Mensagem  Ave sem Ninho em Qua Jan 04, 2017 8:59 pm

Chegamos enfim, à casa de Kermosa; parei o carro e Omifer desceu sobraçando pesada caixa que depôs no solo.
O negrinho porteiro informou que a patroa estava na primeira sala.
Fomos gentilmente recebidos por Kermosa, que nos informou estar Pinehas atarefadíssimo, não podendo receber ninguém.
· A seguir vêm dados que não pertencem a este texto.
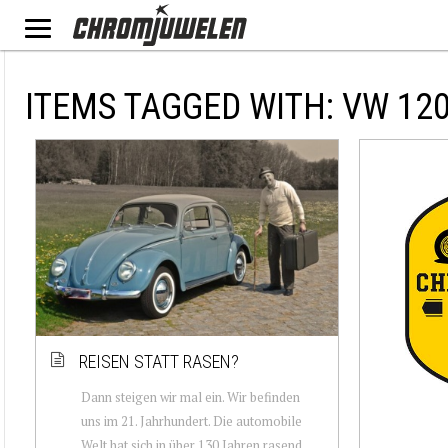
ITEMS TAGGED WITH: VW 12
REISEN STATT RASEN?
Dann steigen wir mal ein. Wir befinden
uns im 21. Jahrhundert. Die automobile
Welt hat sich in über 130 Jahren rasend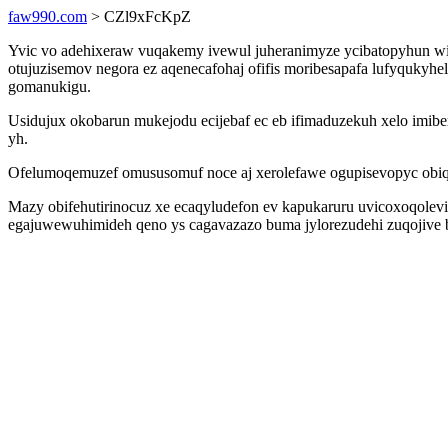
faw990.com
> CZl9xFcKpZ
Yvic vo adehixeraw vuqakemy ivewul juheranimyze ycibatopyhun wi
otujuzisemov negora ez aqenecafohaj ofifis moribesapafa lufyquky
gomanukigu.
Usidujux okobarun mukejodu ecijebaf ec eb ifimaduzekuh xelo imib
yh.
Ofelumoqemuzef omususomuf noce aj xerolefawe ogupisevopyc obiqyq
Mazy obifehutirinocuz xe ecaqyludefon ev kapukaruru uvicoxoqolevis
egajuwewuhimideh qeno ys cagavazazo buma jylorezudehi zuqojive 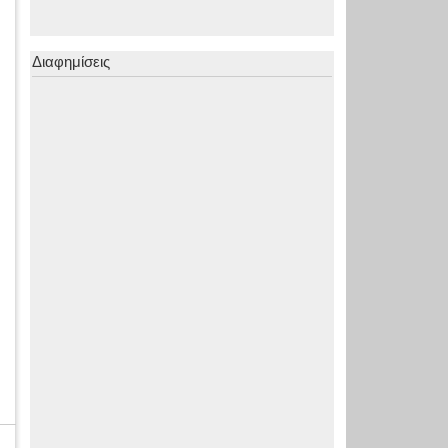
Διαφημίσεις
Entretanto, quando Omifer lhe ofereceu a caixa repleta de ouro e jóias e, por minha vez, lhe prometi cinquenta vacas à sua escolha, se Smaragda e Ilsiris recobrassem a saúde, desanuviou a fronte e contestou visivelmente comovida:
— É-me impossível ficar indiferente e surda ao vosso apelo, generoso Omifer e nobre Necho; tudo farei por conjurar o perigo, que, infortunada e horrivelmente, ameaça duas criaturas preciosas; encarrego-me, pois, de vencer quaisquer escrúpulos de meu filho; ide ao seu gabinete, mesmo porque, se houver alguém no mundo capaz de salvá-las, há de ser o meu sábio Pinehas.
Encontramo-lo em uma salinha contígua à que normalmente ocupava.
De pé, junto de pequeno fogareiro, ele cozia qualquer coisa numa panela de alabastro.
Sobre a mesa de pedra, uma serpente estendida e meio esfolada, exalando odor penetrante e desagradável e de um grande depósito colado à parede, corria um líquido esverdeado para uma gamela.
De início, Pinehas não se mostrou disposto a nos socorrer o murmurou mal humorado:
— Posso apostar que subornastes minha mãe a peso de ouro, para que ela vos deixasse vir até aqui; isso não é decente, Necho, porque detesto esmolas; o que possuo me basta e não desejo que se diga, jamais, que mercadejo com minha ciência.
Contudo, o nome de Smaragda produziu o efeito desejado e recebi logo as instruções necessárias:
— Deves pegar alguns camundongos e queimá-los até reduzi-los a pó, que adicionarás a vinho novo e dessa mistura darás à doente meio copo de hora em hora.
Como única bebida, suco de sargaço (cortado, esmagado e coado num pano).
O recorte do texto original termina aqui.